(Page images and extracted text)
======
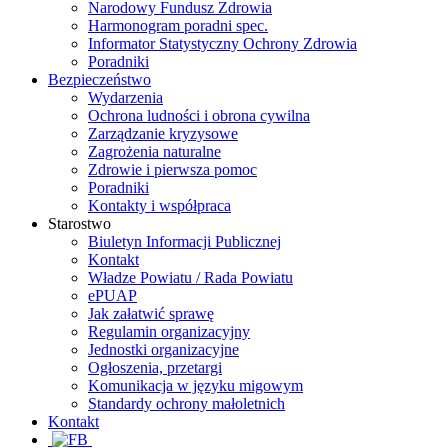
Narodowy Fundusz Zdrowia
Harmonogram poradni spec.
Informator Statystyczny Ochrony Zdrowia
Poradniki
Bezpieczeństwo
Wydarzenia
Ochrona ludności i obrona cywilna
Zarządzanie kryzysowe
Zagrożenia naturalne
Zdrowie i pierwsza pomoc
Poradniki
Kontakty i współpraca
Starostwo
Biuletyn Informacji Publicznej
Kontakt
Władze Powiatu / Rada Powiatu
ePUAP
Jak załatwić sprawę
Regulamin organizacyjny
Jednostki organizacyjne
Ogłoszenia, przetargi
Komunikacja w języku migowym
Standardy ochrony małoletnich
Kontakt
======
**Directions for this task**. Return every line of the data above exactly, and omit all pictures.

**Result of the task**.
Narodowy Fundusz Zdrowia
Harmonogram poradni spec.
Informator Statystyczny Ochrony Zdrowia
Poradniki
Bezpieczeństwo
Wydarzenia
Ochrona ludności i obrona cywilna
Zarządzanie kryzysowe
Zagrożenia naturalne
Zdrowie i pierwsza pomoc
Poradniki
Kontakty i współpraca
Starostwo
Biuletyn Informacji Publicznej
Kontakt
Władze Powiatu / Rada Powiatu
ePUAP
Jak załatwić sprawę
Regulamin organizacyjny
Jednostki organizacyjne
Ogłoszenia, przetargi
Komunikacja w języku migowym
Standardy ochrony małoletnich
Kontakt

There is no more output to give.